Apache and mod_rewrite

The mod_rewrite module provides a very helpful, very powerful tool for the administration of web sites. As the name implies, it provides a mechanism to rewrite URLs. Here are a few examples where mod_rewrite comes in handy:

• client redesigns their web site and the programming framework uses different URLs than the previous site but the client needs to maintain "friendly" top-level links, such as http://www.client.com/products and http://www.client.com/support
• client removes a lot of content and would like to use a generic "not found" page to inform the user instead of a regular "404 Not found" page
  
• restrict access to certain content based on an environment variable
  
• set a cookie based on the URL
  
• the client has SSL certificates installed on the web server (not the load balancers) and needs to do redirects to HTTPs for certain pages, additionally, they would like to do this in Apache instead of processing the request with the more heavy-weight Tomcat/Jboss/Weblogic app layer.

The manual for mod_rewrite is available online at http://httpd.apache.org/docs/2.0/mod/mod_rewrite.html and contains many examples.

It is important to remember that the rewrite engine checks patterns first, then checks the condition(s) to see if the pattern should be applied. This is a little backwards from traditional thinking where conditions are checked before applying the logic associated with the conditions.
This example was taken from a client with the following requirements:

• a 3rd party site contains a link to a Opsource-managed web site
  
• any requests coming from the 3rd party site should be allowed through
  
• requests coming from the 3rd party site would be distinguished by a special URI string
  
• all other requests to the site should be denied

The following rewrite rules were put in place. Again, the RewriteRule is checked *before* the RewriteConds are checks. In this case, the RewriteRule is looking at ^.* which matches everything.:

RewriteEngine On
#RewriteLog "logs/tac_rewrite.log"
#RewriteLogLevel 4

RewriteCond %{HTTP_REFERER} !^https://www\.heisenbug\.cop/portal/site/index\.jsp
RewriteCond %{REQUEST_URI} !/286482b67b05ad585cfc99996f5158d7
RewriteCond %{HTTP_REFERER} !^http://www\.mysupersite\.cop.*
RewriteRule ^.* /denied/denied.html [L]

The "RewriteEngine On" simply turns on the rewrite processing engine. The Rewrite log directives specify a log that only the rewrite engine uses and the level of information printed in the log. The first RewriteCond rule checks the environment variable HTTP_REFERER, which is the referring web site, is not set to the 3rd party site. This variable is sent by the browser when you click a link on a page. The second RewriteCond rule checks that the special string is, again, not set in the URI. The third RewriteCond rule checks that the referer variable is not the Opsource-managed site itself. This is necessary for when the user clicks links on the Opsource-managed site.  If any of these conditions are true, the user is redirected to a denied page. The [L] at the end of the ReWriteRule means "stop processing any more rules, this is the last rule."

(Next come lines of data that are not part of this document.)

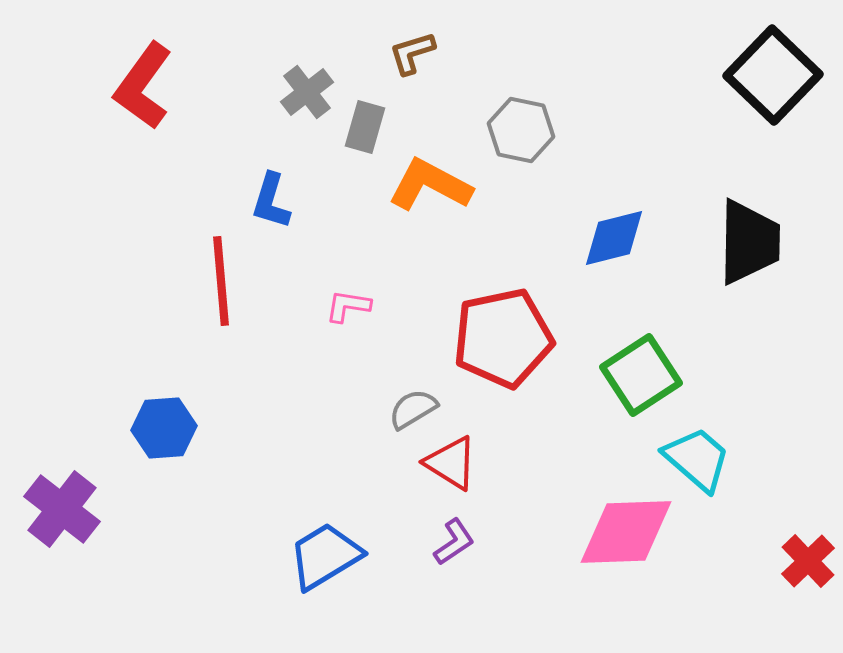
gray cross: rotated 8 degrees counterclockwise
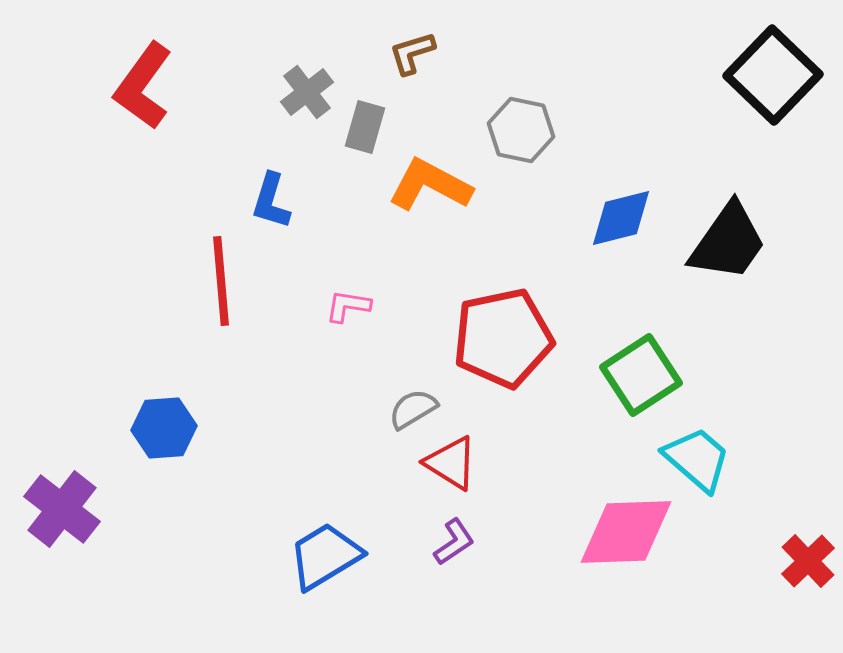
blue diamond: moved 7 px right, 20 px up
black trapezoid: moved 21 px left; rotated 34 degrees clockwise
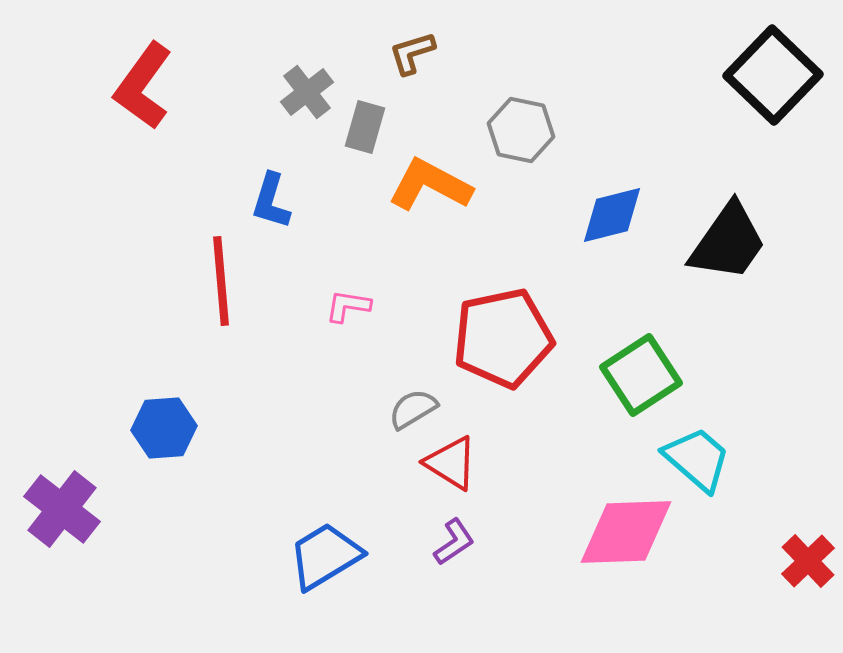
blue diamond: moved 9 px left, 3 px up
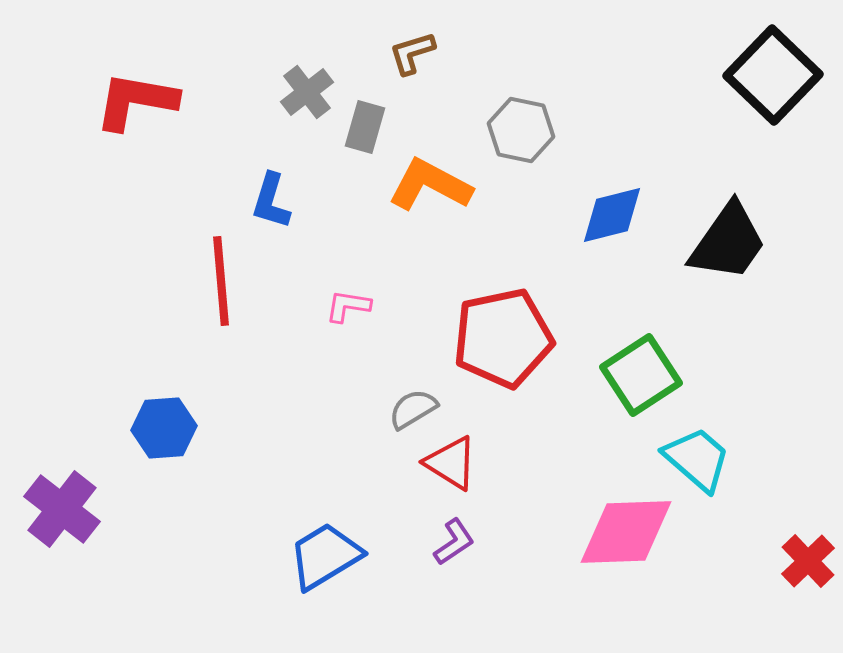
red L-shape: moved 7 px left, 15 px down; rotated 64 degrees clockwise
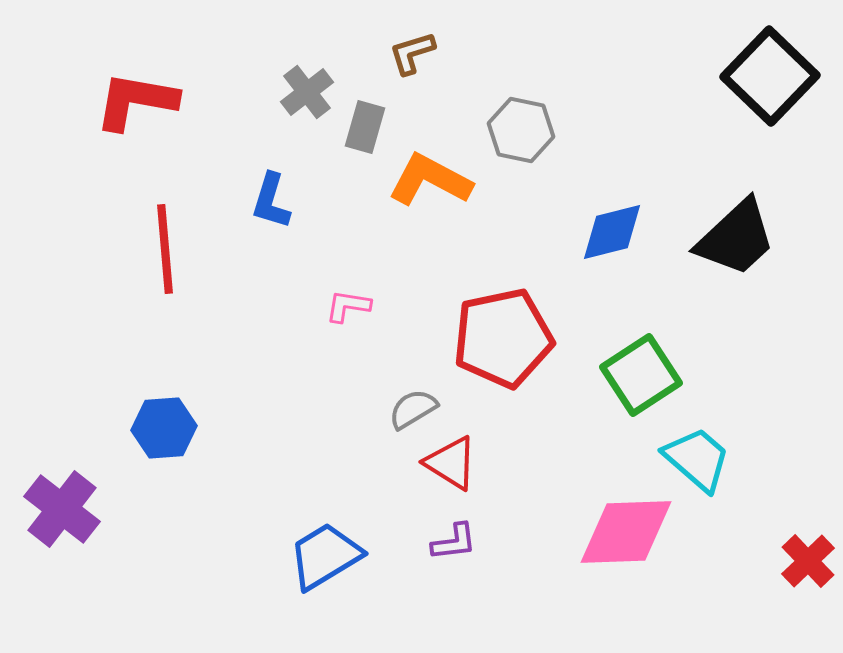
black square: moved 3 px left, 1 px down
orange L-shape: moved 5 px up
blue diamond: moved 17 px down
black trapezoid: moved 8 px right, 4 px up; rotated 12 degrees clockwise
red line: moved 56 px left, 32 px up
purple L-shape: rotated 27 degrees clockwise
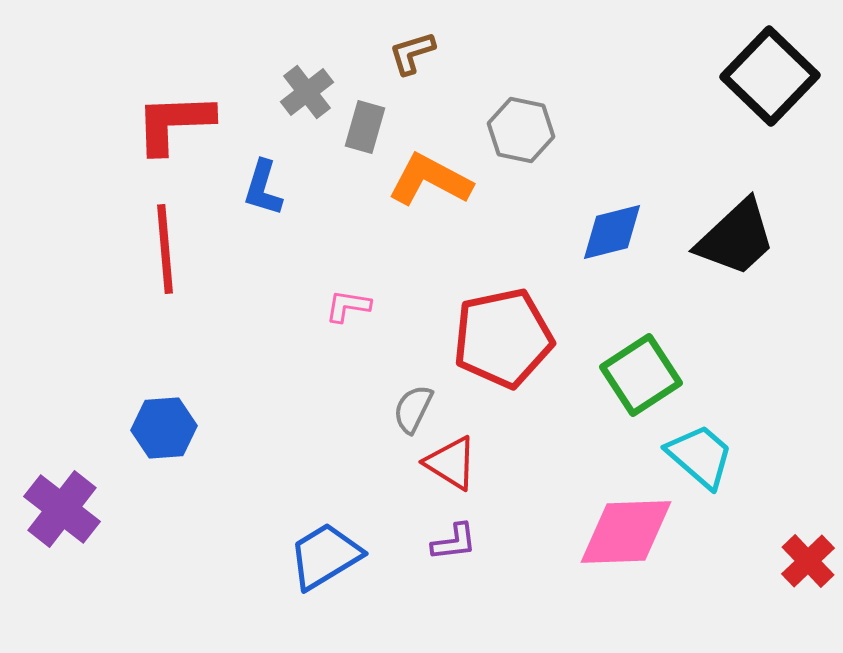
red L-shape: moved 38 px right, 22 px down; rotated 12 degrees counterclockwise
blue L-shape: moved 8 px left, 13 px up
gray semicircle: rotated 33 degrees counterclockwise
cyan trapezoid: moved 3 px right, 3 px up
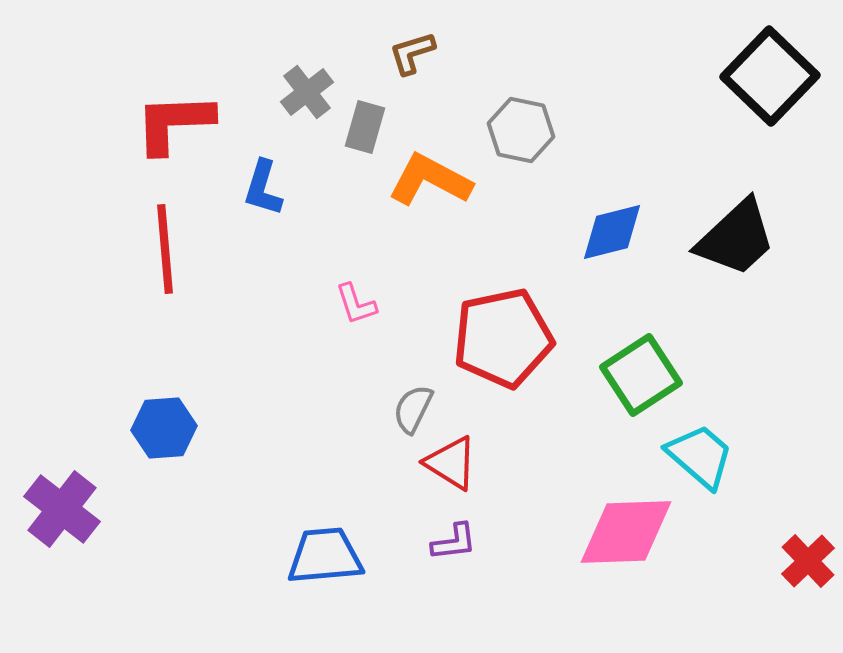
pink L-shape: moved 8 px right, 2 px up; rotated 117 degrees counterclockwise
blue trapezoid: rotated 26 degrees clockwise
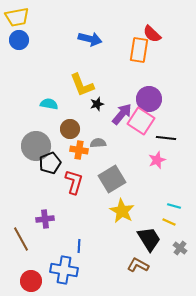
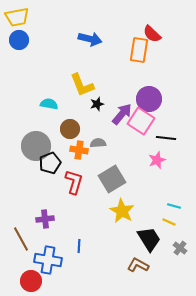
blue cross: moved 16 px left, 10 px up
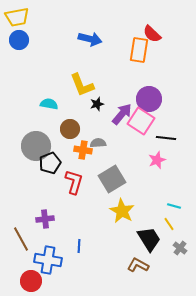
orange cross: moved 4 px right
yellow line: moved 2 px down; rotated 32 degrees clockwise
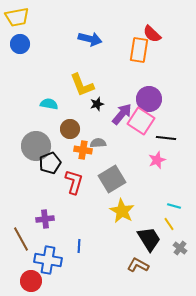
blue circle: moved 1 px right, 4 px down
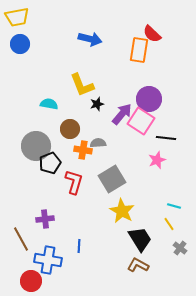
black trapezoid: moved 9 px left
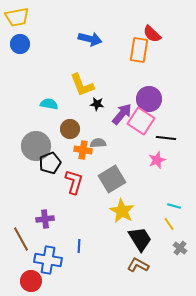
black star: rotated 24 degrees clockwise
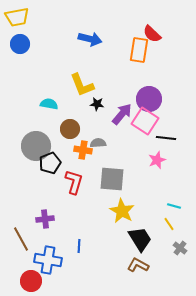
pink square: moved 4 px right
gray square: rotated 36 degrees clockwise
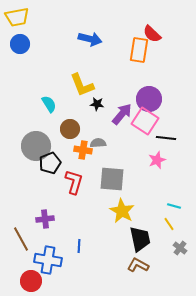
cyan semicircle: rotated 48 degrees clockwise
black trapezoid: rotated 20 degrees clockwise
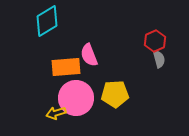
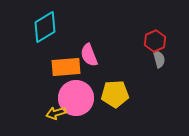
cyan diamond: moved 2 px left, 6 px down
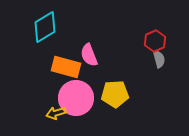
orange rectangle: rotated 20 degrees clockwise
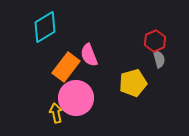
orange rectangle: rotated 68 degrees counterclockwise
yellow pentagon: moved 18 px right, 11 px up; rotated 12 degrees counterclockwise
yellow arrow: rotated 96 degrees clockwise
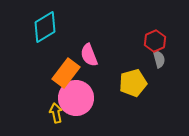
orange rectangle: moved 6 px down
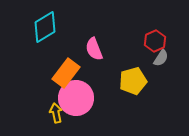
pink semicircle: moved 5 px right, 6 px up
gray semicircle: moved 2 px right, 1 px up; rotated 48 degrees clockwise
yellow pentagon: moved 2 px up
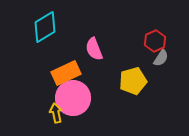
orange rectangle: rotated 28 degrees clockwise
pink circle: moved 3 px left
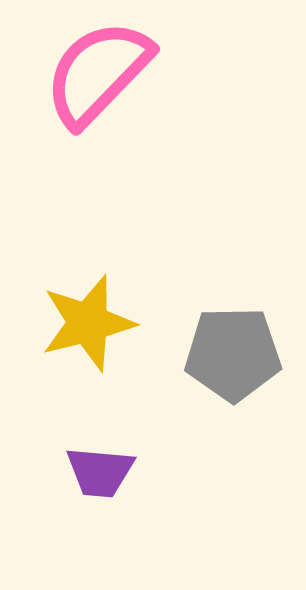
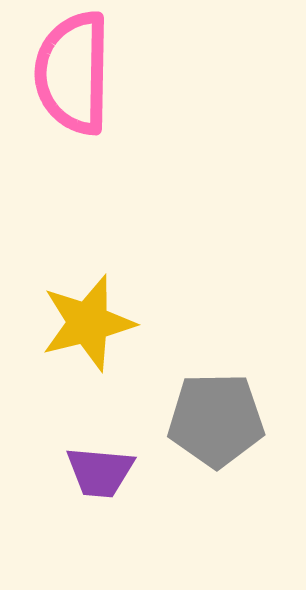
pink semicircle: moved 25 px left; rotated 43 degrees counterclockwise
gray pentagon: moved 17 px left, 66 px down
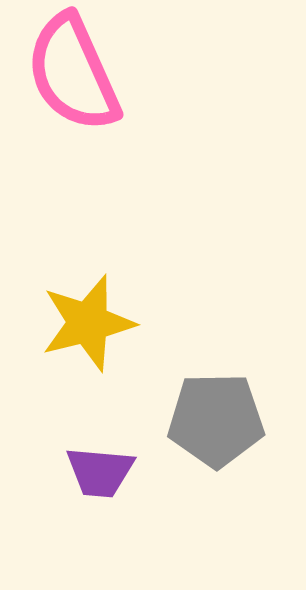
pink semicircle: rotated 25 degrees counterclockwise
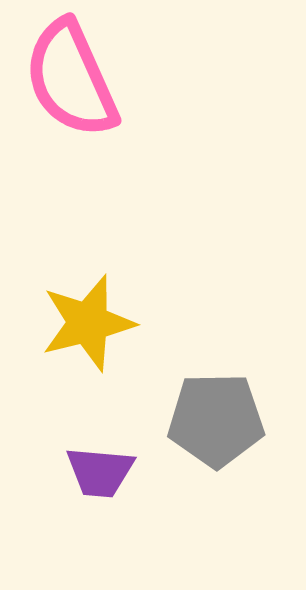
pink semicircle: moved 2 px left, 6 px down
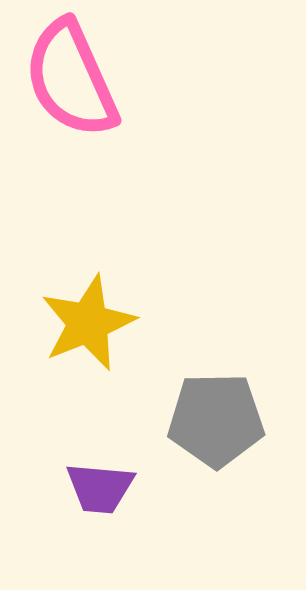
yellow star: rotated 8 degrees counterclockwise
purple trapezoid: moved 16 px down
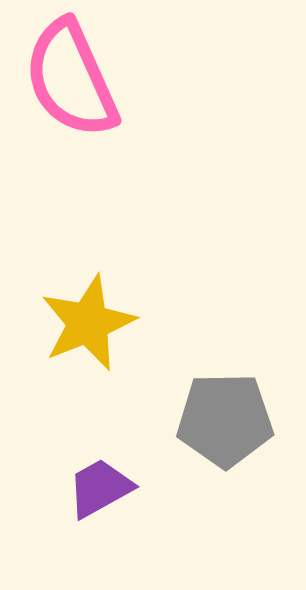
gray pentagon: moved 9 px right
purple trapezoid: rotated 146 degrees clockwise
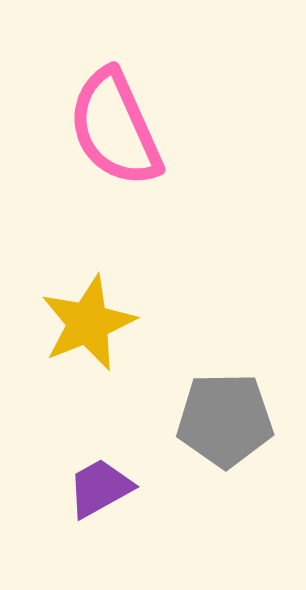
pink semicircle: moved 44 px right, 49 px down
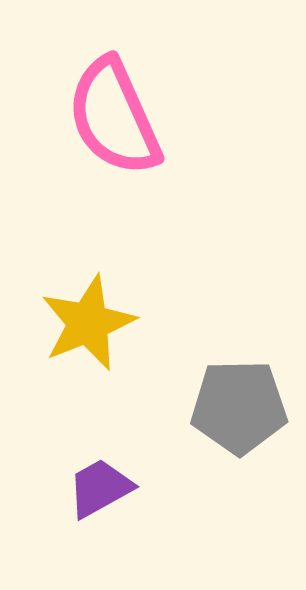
pink semicircle: moved 1 px left, 11 px up
gray pentagon: moved 14 px right, 13 px up
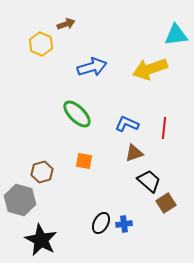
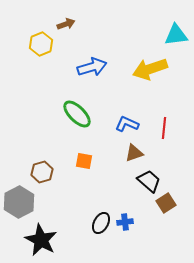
yellow hexagon: rotated 15 degrees clockwise
gray hexagon: moved 1 px left, 2 px down; rotated 16 degrees clockwise
blue cross: moved 1 px right, 2 px up
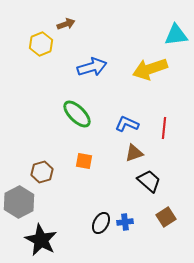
brown square: moved 14 px down
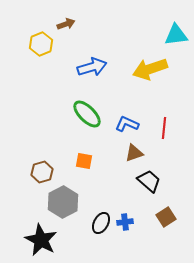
green ellipse: moved 10 px right
gray hexagon: moved 44 px right
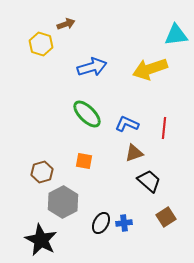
yellow hexagon: rotated 20 degrees counterclockwise
blue cross: moved 1 px left, 1 px down
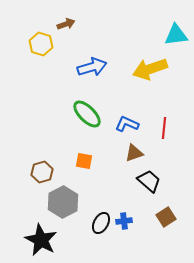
blue cross: moved 2 px up
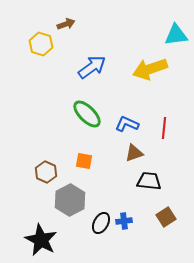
blue arrow: rotated 20 degrees counterclockwise
brown hexagon: moved 4 px right; rotated 20 degrees counterclockwise
black trapezoid: rotated 35 degrees counterclockwise
gray hexagon: moved 7 px right, 2 px up
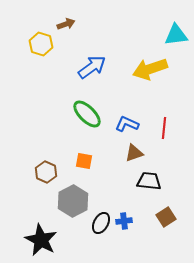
gray hexagon: moved 3 px right, 1 px down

This seems counterintuitive but fulfills all our requirements because only traffic that comes from the 3rd party web site or contains the special URI string will not be redirected to the denied page, in effect, the proper resource will be delivered to the browser. It should be noted that the HTTP_REFERER and the URI string (used in this example) are easily faked and this should *not* be used as a means of securing a web site. The client was made fully aware of this and they opted for it since they only wanted to prevent "casual" browsing.